This is my favorite tool I use every single day in groups. It teaches students how their behavior impacts me, their teacher, before generalizing the concept to their peers. It’s also my reward system – which makes it easy to incorporate no matter what else we’re doing!
Here are the bare basics of how I use purple and orange thoughts:
- when a student does or says something expected, I put a purple thought (puff ball) in my brain (fishbowl)
- When they do something unexpected, I put an orange thought in my brain.
- At the end of the session we see whether there are more purple or orange thoughts
- If there are more purple thoughts, students get a stamp on their prize chart. If there are more orange thoughts, students do not a stamp on their prize chart
Purple and orange thoughts are simple to implement, but they teach many big, important lessons about social behavior if the right language is used. In this three-part blog series, I will explain how I use purple and orange thoughts to:
- teach the impact of expected and unexpected behaviors in real time
- explain how to deal with orange thoughts
- demonstrate the cumulative effect of individual behavior choices on the group
First, let’s talk about how this activity can be used to teach expected versus unexpected behavior in real time. When students are first learning how behavior affects other people, I consistently say why I am putting a purple or orange thought in the brain. For example, I’ll make eye contact and say, “Joey, that was off-topic,” as I put in an orange thought or say, “Thank you for keeping your fidget under the table, Leanna,” as I put in a purple thought.
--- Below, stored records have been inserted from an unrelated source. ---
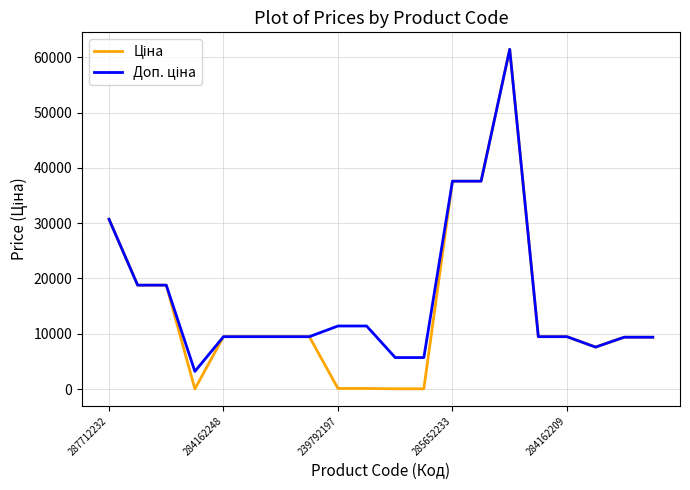

What is the greatest value displayed?

61434.3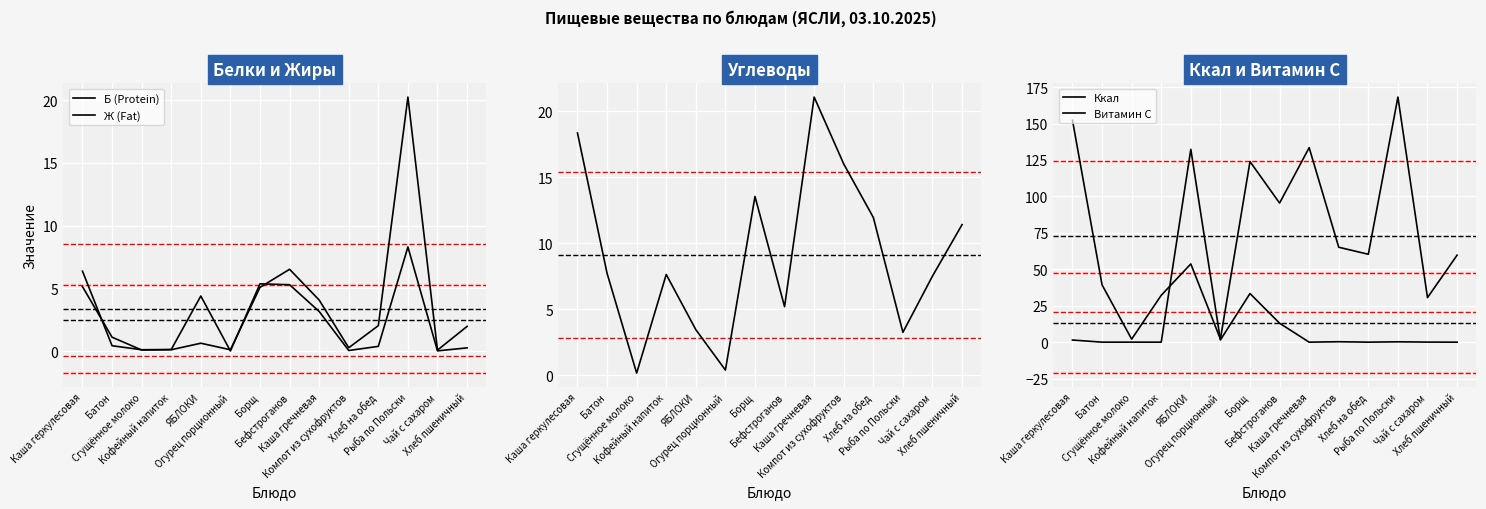

Which category has the highest value across all series?

Рыба по Польски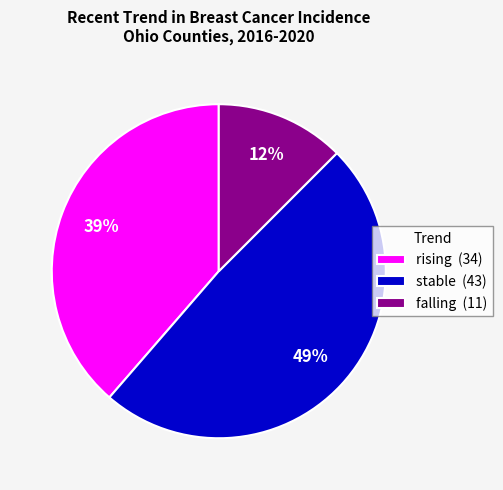

Count the number of slices in the pie.

3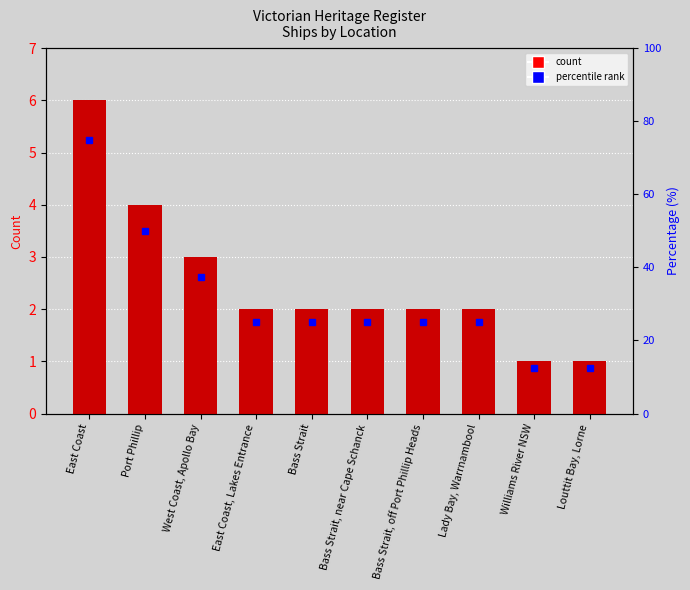

Reading left to right, transcribe all the data shown in this chart.

6	4	3	2	2	2	2	2	1	1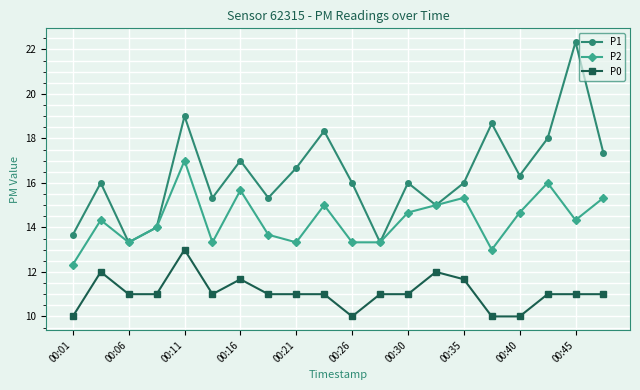

Which series has the largest total across all categories?

P1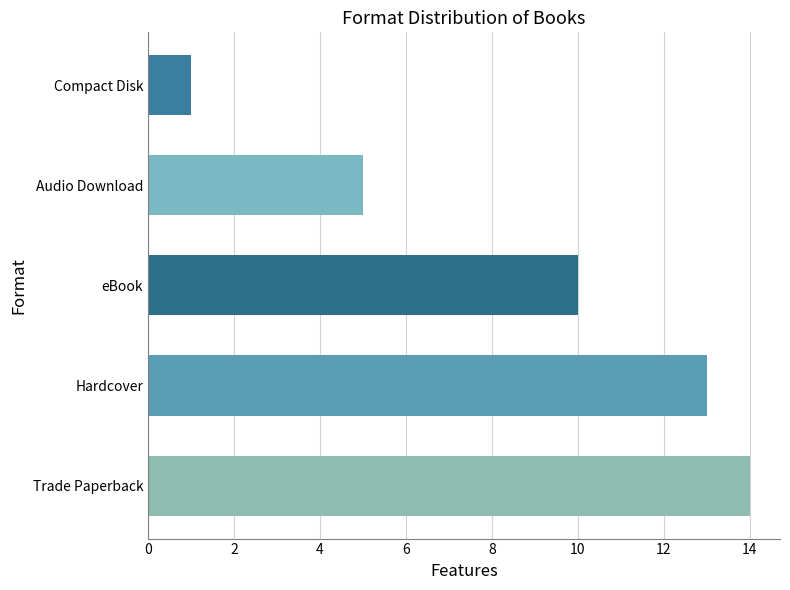

What is the sum of the values at Trade Paperback and Hardcover?

27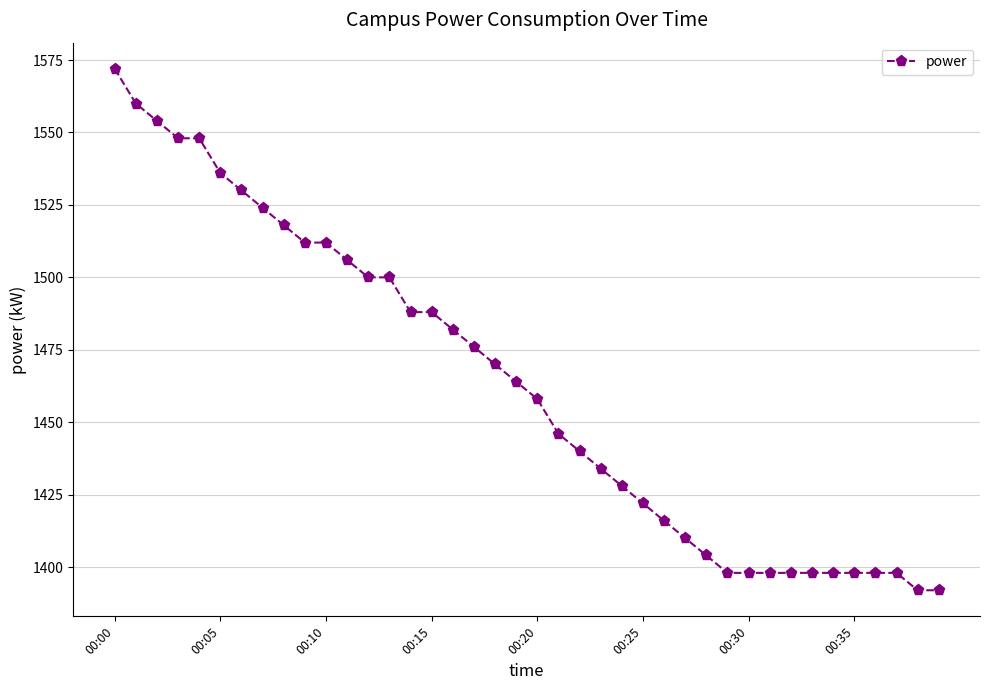

What is the value of the 18th point from the left?

1476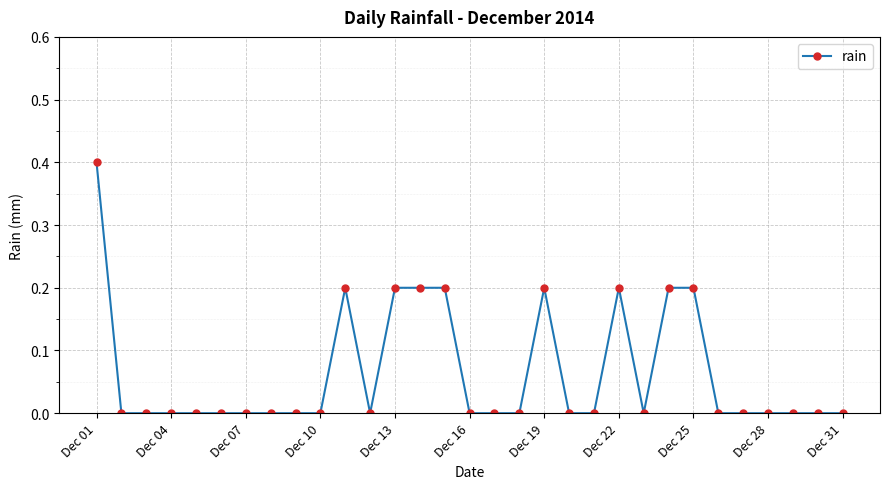

True or false: the data has more than 0 interior local peaks.

True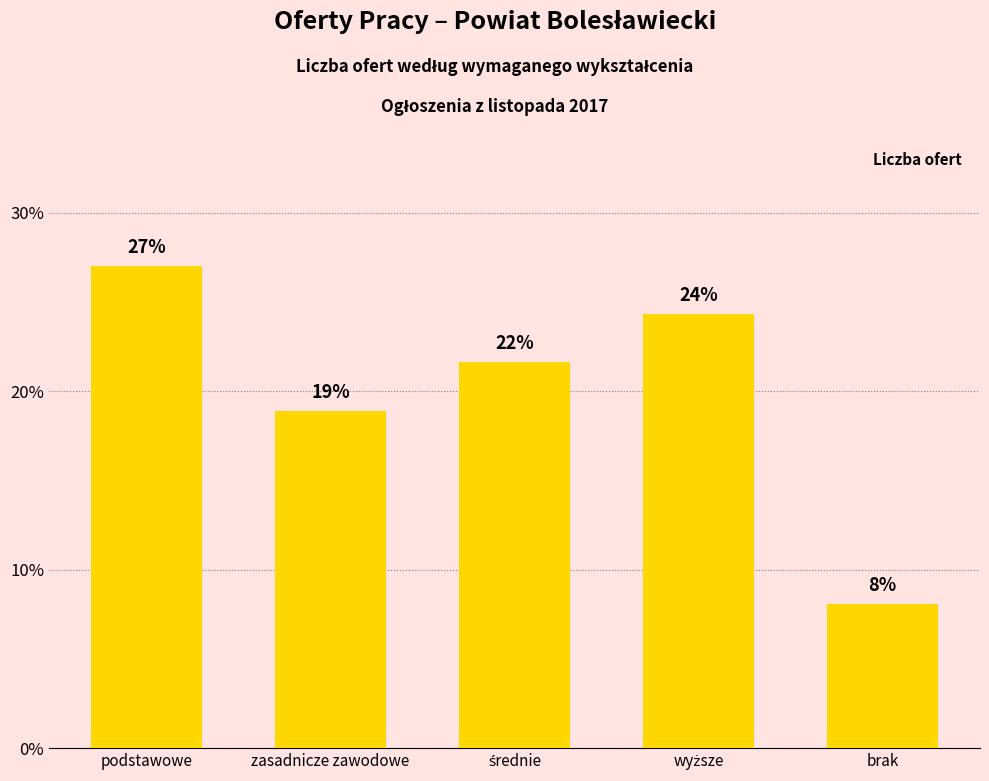

Does the chart contain any negative values?

No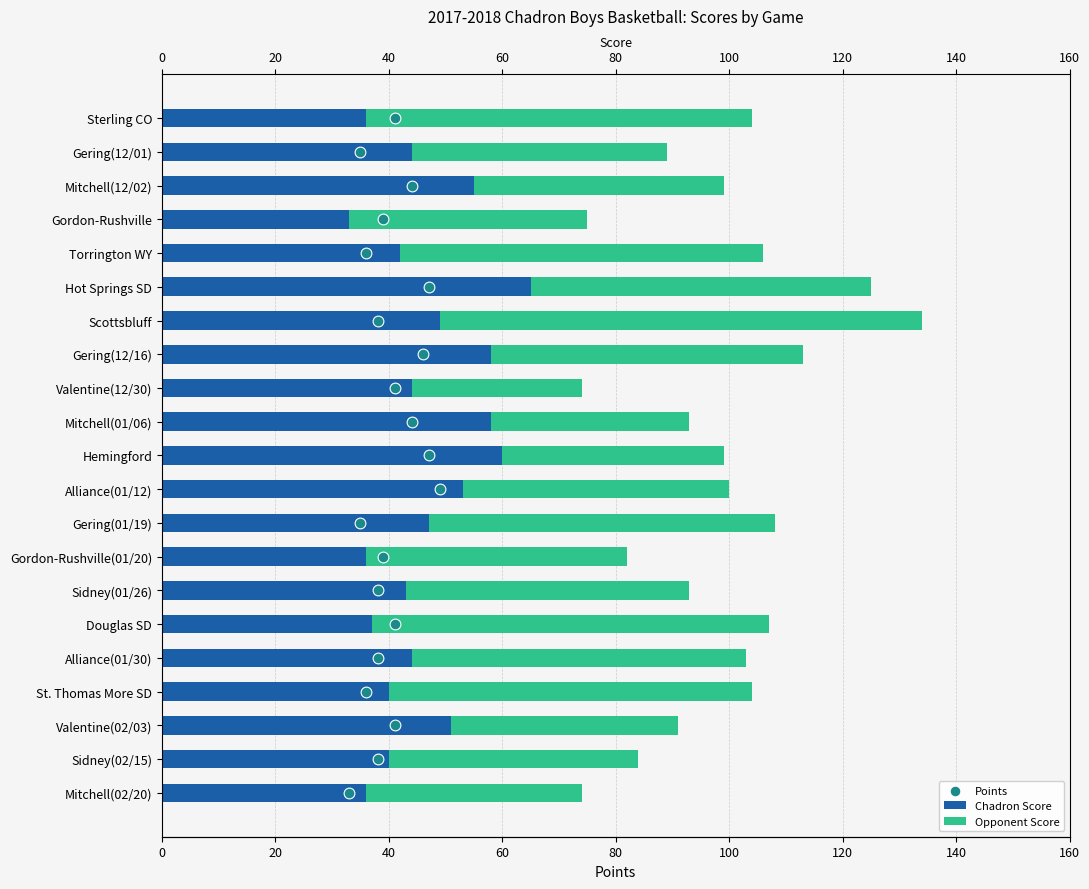

At how many categories does at least one series exceed 56?

11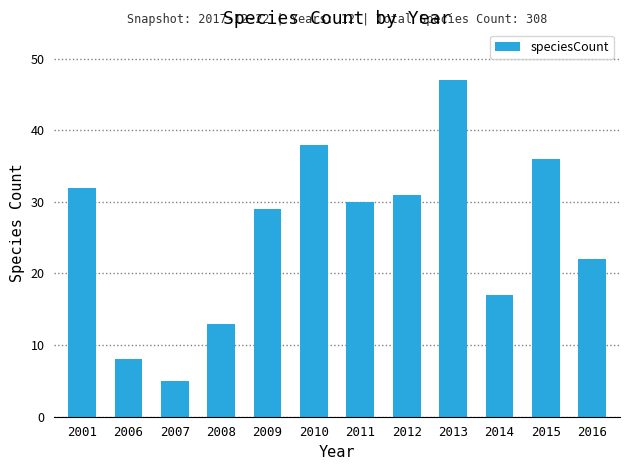

At which category does the chart reach its peak across all series?

2013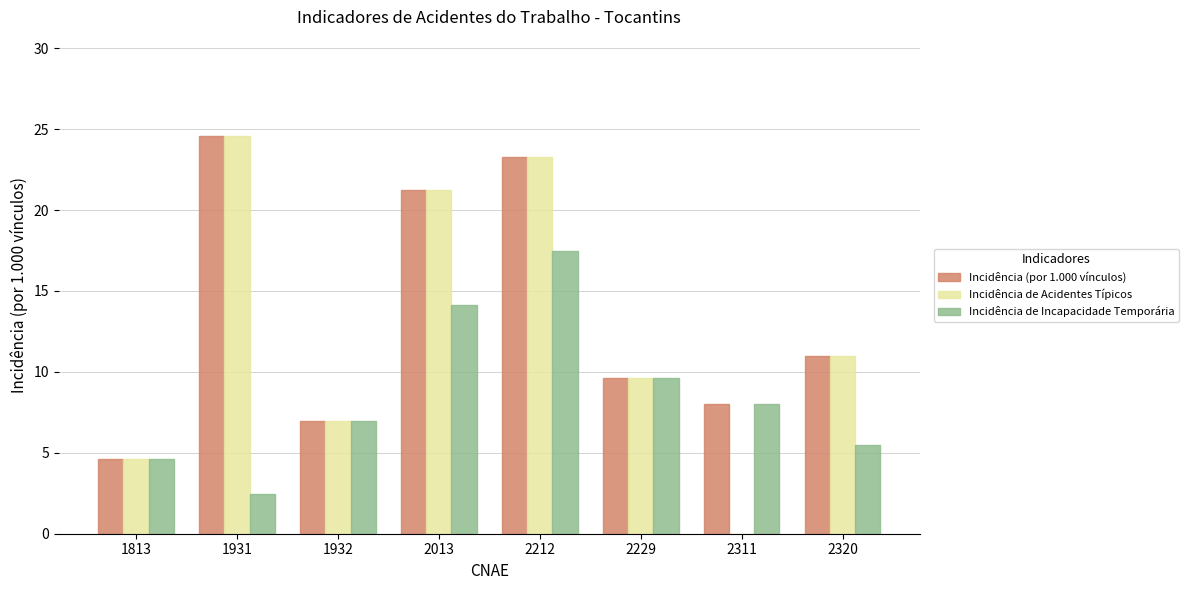

What is the sum of all Incidência de Acidentes Típicos values?

101.2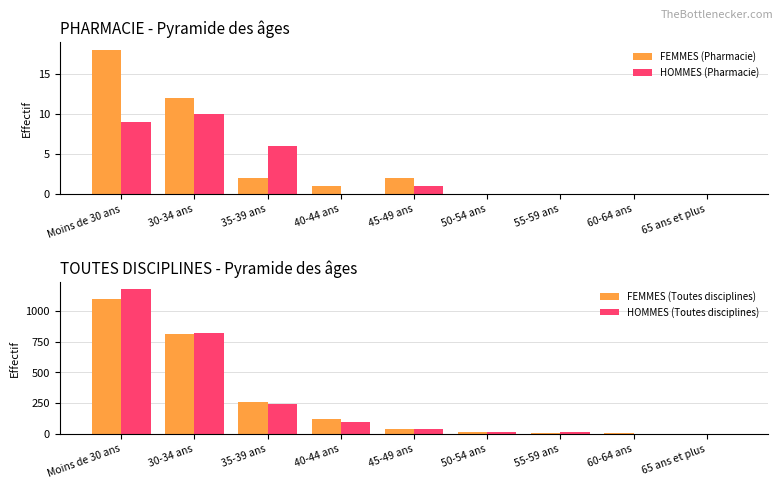

What is the average value of the FEMMES (Pharmacie) series?

4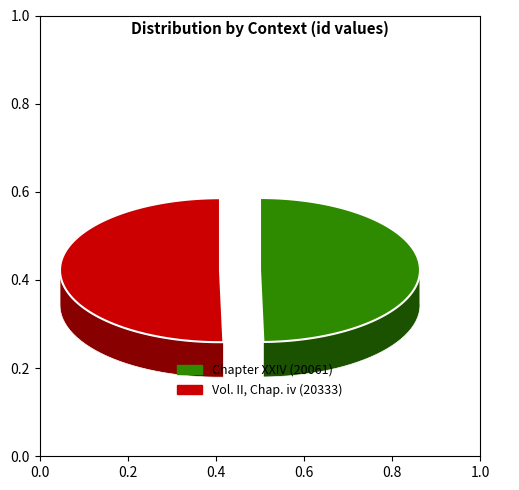

Is there a majority slice in this chart?

Yes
After we’ve talked about which of their unexpected behaviors they struggle with repeatedly, I only need to make eye contact with the student. For example, immediately following a student’s behavior (often being too silly or interrupting) I make eye contact with the student while placing an orange thought in the bowl. Thus, I can identify an unexpected behavior and demonstrate its impact on me without saying a word! This process continues for the whole session, allowing us to complete a more structured activity while incorporating social communication targets.
I’ve used this system in push-in lessons, co-teaching sessions, and in the special needs classroom at my school. It is slowly becoming a consistent method of teaching expected and unexpected across school environments – which is exactly what is needed to generalize social communication skills!